Pernyataan Jokowi Soal Beda Mudik dan Pulang Kampung, Pihak Istana: Tidak Boleh Dua-duanya
Pihak istana buka suara terkait pernyataan Jokowi yang menjadi ramai setelah mengatakan perbedaan mudik dan pulang kampung.
Penulis:
Inza Maliana
Editor:
Sri Juliati
Menurut Drajat, bahasa yang digunakan oleh Jokowi akan tidak mudah untuk dipahami.
Pasalnya, Presiden adalah tokoh politik dan bahasa menjadi satu di antara alat untuk berpolitik.
"Dalam konteks konstelasi bahasa politik, karena beliau Presiden, maka bahasanya tidak semudah itu."
"Karena bahasa bisa digunakan sebagai alat untuk berpolitik," ujar Drajat kepada Tribunnews.com, Kamis (23/4/2020), melalui sambungan telepon.

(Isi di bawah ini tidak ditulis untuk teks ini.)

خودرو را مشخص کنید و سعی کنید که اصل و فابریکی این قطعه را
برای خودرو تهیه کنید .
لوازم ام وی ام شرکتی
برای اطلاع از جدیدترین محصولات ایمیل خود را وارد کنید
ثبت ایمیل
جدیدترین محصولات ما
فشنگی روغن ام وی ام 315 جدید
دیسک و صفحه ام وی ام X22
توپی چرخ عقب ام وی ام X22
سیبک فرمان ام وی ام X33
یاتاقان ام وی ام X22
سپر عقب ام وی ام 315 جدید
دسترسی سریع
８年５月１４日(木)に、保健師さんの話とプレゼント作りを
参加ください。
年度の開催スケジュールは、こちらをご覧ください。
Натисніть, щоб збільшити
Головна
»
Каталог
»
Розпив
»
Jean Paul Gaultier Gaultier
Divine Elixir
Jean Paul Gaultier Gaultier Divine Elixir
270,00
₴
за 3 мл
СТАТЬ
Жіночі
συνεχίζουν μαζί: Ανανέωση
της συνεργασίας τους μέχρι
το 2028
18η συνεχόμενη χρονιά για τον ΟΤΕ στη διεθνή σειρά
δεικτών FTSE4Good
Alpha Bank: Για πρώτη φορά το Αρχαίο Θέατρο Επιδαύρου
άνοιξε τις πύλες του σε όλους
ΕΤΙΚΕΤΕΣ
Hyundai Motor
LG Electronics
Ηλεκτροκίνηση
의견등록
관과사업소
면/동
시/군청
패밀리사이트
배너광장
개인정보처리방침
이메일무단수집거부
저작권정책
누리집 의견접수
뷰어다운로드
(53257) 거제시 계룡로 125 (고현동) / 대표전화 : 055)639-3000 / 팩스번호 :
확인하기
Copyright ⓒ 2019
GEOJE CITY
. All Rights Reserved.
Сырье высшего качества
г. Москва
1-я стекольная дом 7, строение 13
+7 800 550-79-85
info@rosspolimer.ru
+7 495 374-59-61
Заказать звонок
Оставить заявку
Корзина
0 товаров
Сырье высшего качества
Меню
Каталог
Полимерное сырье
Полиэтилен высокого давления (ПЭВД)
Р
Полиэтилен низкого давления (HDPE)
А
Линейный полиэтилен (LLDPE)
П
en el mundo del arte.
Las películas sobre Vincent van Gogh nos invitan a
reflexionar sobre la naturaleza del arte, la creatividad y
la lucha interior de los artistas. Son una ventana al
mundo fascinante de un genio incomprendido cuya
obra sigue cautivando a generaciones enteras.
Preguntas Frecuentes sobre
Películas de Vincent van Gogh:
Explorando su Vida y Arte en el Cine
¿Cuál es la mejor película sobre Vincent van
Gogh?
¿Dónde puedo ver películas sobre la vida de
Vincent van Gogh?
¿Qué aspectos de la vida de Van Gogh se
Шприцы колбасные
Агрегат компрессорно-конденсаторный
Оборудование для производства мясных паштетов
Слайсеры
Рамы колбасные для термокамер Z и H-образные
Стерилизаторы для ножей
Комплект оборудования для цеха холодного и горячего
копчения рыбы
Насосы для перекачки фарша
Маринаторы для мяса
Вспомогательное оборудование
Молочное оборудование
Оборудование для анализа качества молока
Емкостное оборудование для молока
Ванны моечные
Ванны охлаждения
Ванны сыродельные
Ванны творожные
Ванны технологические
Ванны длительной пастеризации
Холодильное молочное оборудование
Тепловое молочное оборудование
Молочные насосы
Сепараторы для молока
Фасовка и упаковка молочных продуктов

Drajat juga menerangkan, masyarakat bisa menafsirkan pernyataan Jokowi sebagai argumen pembelaan.
Pembelaan itu, lanjut Drajat, bisa saja digunakan agar Presiden tidak disalahkan terkait ratusan ribu warga yang mencuri start untuk mudik.

Baca: Ditanya Beda Mudik dengan Pulang Kampung, Jawaban Susi Pudjiastuti Kocak
"Orang bisa menafsirkan itu sebagai argumen pembelaan Jokowi terhadap 'kecolongannya' selama ini."
"Karena sudah banyak orang yang pulang ke desanya."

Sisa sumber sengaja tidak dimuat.